Eine Rolle spielen dabei die divergierenden Interessen der verschiedenen Akteure auf Seiten des syrischen Regimes, also etwa der iranisch kontrollierten schiitischen Milizen, der auf Assad eingeschworenen Warlords, der ­syrischen Armee und der russischen Militärpolizei, die solche Abkommen überwachen soll.

Dadurch entsteht in den ehemaligen Rebellengebieten eine sehr komplexe und durch die jeweiligen lokalen Bedingungen bestimmte Situation.

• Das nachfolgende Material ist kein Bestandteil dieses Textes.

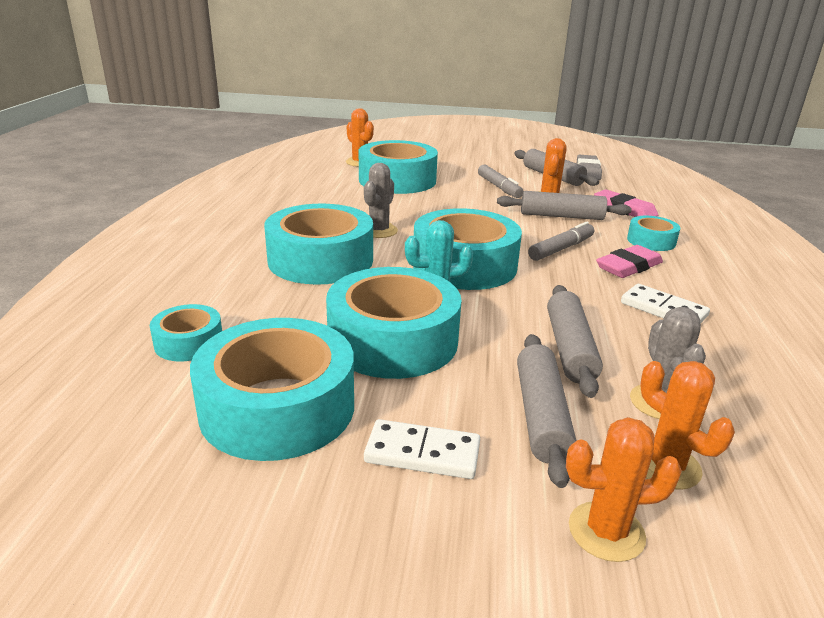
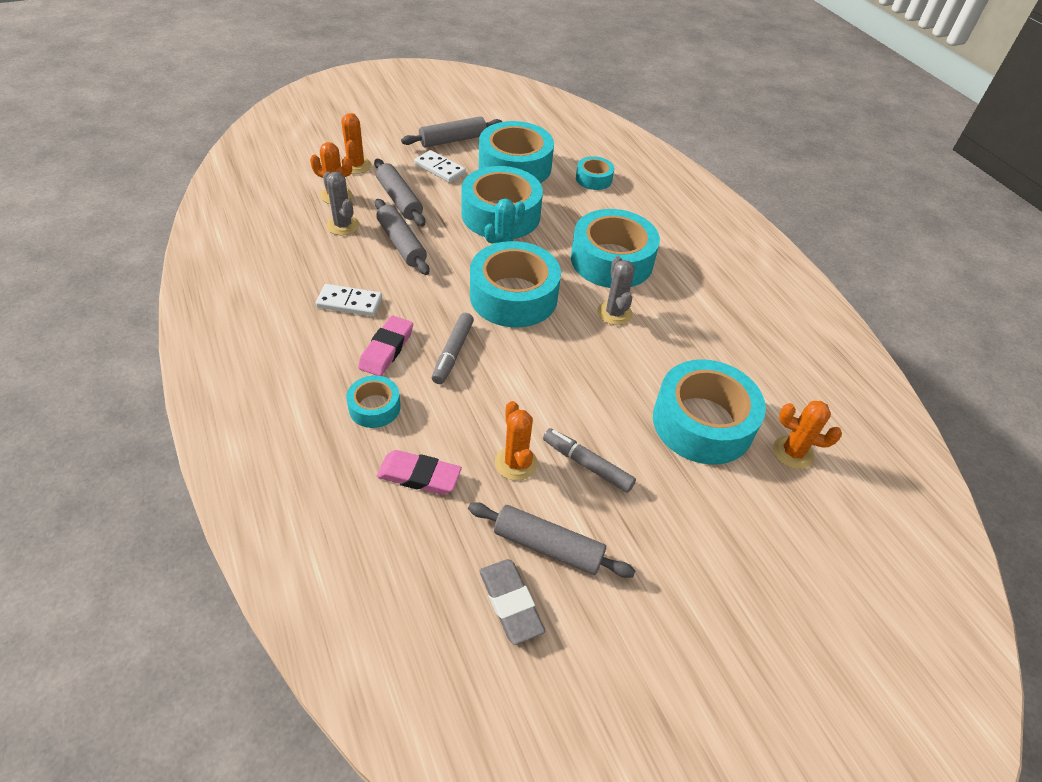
camera: 145 degrees right, 20 degrees up
(422, 453) = (440, 169): white domino -> white domino turned 60 degrees clockwise
(561, 216) = (481, 420): grey rolling pin -> grey rolling pin (453, 140)
(606, 531) = (356, 165): orange cactus -> orange cactus turned 60 degrees counterclockwise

Angesichts der Entvölkerung ganzer Regionen, der Millionen Flücht­linge und der Zerstörung der Infrastruktur ist mittel- und langfristig unklar, wie dieser Sieg über die Rebellen stabilisiert werden könnte.

Die Kosten für einen Wiederaufbau Syriens liegen über 250 Milliarden Dollar. Weder Russland noch der Iran kann eine solche Summe aufbringen, sie würden sie auch kaum für Assad ausgeben. Die Golfmonarchien, deren Intervention in den syrischen Krieg rundweg gescheitert ist, werden sich ebenfalls nicht beteiligen.

Dass die ­Europäer am Ende alles zahlen werden, ist auch unwahrscheinlich, zumal das syrische Regime aus Gründen der Selbsterhaltung das, was den Staaten der EU das wichtigste Anliegen ist, nicht zulassen kann: die Rückkehr von mindestens sieben Millionen Syrern aus dem Ausland, bei denen es sich überwiegend um Sunniten handelt. (...)

Auch die Zukunft der mit über drei Millionen Flüchtlingen völlig überbevölkerten Region um Idlib im Norden des Landes ist ungewiss. Hier herrschen Islamisten unter dem Schutz der ­türkischen Armee in einer Art neoosmanischem Protektorat. Erobern ließe sich dieses Gebiet kaum, zumal die Frage wäre, was das Regime in Damaskus mit den vielen überwiegend sunnitischen Flüchtlingen anfangen soll, die man ja zuvor aus anderen Landesteilen vertrieben hat. Ein erstes unheilvolles Zeichen haben die USA auch hier ­gesetzt, indem sie im März die Zahlung von 200 Millionen Dollar zur Finan­zierung von 150 syrischen NGOs in Idlib plötzlich aussetzten. Die Ersparnis für die USA ist gering, der Zusammenbruch dieser Hilfsinfrastruktur aber spielt den Islamisten in die Hände, an die sich die Menschen nun wenden müssen. »Jeder von uns, der in den vergangenen Jahren in die Syrien-Politik involviert waren, muss in den Spiegel schauen und das Scheitern erkennen«, sagte Tony Blinken, der unter US-Präsident Barack Obama stellvertretender Außenminister war. »Wir haben versagt. Und das Versagen geht weiter. Das Leiden geht weiter.«

Heute ist Blinken wieder Außenminister und das Versagen geht einfach weiter.